[Task]
Pick out every line in the rows below that contains the word "filles", and copy each one.

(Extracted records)
■ ■ ■ ■ ■

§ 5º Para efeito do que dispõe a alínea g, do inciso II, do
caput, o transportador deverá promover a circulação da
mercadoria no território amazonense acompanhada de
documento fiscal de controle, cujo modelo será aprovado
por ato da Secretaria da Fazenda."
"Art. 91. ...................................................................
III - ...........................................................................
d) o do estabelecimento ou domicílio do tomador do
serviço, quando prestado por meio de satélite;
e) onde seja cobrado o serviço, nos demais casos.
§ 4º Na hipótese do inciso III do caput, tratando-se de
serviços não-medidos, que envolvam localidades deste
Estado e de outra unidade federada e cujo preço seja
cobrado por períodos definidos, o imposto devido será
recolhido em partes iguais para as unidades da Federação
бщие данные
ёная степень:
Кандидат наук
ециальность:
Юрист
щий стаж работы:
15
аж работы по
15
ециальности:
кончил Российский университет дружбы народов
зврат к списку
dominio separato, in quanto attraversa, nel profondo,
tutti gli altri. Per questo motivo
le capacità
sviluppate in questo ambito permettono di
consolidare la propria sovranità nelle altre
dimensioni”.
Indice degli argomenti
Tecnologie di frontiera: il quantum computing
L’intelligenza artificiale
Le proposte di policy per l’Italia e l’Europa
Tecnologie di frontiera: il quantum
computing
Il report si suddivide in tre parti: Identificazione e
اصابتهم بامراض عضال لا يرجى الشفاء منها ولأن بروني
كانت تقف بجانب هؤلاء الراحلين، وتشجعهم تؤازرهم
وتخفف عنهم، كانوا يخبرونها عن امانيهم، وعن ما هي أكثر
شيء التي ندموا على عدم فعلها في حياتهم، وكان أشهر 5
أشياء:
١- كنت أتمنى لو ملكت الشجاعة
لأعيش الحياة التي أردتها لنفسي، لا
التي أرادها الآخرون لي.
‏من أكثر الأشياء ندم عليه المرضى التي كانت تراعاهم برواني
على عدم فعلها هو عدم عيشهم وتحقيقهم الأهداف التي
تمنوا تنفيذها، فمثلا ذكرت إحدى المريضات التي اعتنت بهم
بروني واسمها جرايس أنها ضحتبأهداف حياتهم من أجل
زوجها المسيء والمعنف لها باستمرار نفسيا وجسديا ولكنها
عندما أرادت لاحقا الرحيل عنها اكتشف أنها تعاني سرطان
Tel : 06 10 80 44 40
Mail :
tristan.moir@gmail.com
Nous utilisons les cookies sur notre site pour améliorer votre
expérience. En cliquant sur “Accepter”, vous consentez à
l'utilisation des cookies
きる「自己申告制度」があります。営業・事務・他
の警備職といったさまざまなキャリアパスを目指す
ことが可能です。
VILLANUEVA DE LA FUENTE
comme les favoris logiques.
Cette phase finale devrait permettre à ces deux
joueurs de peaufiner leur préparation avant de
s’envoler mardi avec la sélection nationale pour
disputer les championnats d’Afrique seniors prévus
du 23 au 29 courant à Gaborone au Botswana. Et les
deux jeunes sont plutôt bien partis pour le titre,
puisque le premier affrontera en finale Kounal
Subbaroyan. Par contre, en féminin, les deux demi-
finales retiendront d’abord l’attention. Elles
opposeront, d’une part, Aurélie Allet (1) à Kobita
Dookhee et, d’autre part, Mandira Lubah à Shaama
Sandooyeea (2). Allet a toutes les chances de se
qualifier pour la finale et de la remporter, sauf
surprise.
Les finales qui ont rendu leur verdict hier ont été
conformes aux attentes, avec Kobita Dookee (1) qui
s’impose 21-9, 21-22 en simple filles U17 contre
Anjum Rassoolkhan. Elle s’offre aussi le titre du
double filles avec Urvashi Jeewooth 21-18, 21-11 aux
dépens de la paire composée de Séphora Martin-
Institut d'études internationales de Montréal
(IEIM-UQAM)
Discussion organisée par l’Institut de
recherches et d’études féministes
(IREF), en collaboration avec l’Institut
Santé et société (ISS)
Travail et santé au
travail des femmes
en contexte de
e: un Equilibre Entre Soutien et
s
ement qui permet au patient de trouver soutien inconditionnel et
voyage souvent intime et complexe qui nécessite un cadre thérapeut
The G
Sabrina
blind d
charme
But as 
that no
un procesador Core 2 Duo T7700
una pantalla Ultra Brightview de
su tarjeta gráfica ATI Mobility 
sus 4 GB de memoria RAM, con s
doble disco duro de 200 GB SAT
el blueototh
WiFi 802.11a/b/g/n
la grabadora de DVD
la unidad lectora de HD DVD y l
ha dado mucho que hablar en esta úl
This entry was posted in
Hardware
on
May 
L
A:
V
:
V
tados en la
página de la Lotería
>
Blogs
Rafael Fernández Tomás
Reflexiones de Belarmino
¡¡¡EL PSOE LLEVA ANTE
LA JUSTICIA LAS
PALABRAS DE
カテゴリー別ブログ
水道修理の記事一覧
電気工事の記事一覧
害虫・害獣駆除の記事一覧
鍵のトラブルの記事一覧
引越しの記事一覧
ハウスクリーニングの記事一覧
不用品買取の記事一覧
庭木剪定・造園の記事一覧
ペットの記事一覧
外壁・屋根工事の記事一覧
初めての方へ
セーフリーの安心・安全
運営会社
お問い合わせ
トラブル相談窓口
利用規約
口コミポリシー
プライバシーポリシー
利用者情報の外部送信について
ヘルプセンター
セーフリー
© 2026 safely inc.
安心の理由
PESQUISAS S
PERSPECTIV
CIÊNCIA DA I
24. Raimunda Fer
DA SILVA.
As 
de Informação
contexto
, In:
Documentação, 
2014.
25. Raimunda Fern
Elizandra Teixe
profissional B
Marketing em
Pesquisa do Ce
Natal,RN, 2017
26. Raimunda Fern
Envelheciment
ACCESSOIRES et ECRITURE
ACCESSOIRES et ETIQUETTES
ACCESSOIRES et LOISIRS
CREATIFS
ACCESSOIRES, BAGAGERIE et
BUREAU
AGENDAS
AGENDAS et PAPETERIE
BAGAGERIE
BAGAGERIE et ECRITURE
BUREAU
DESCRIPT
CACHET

■ ■ ■ ■ ■

[Response area]
s’impose 21-9, 21-22 en simple filles U17 contre
double filles avec Urvashi Jeewooth 21-18, 21-11 aux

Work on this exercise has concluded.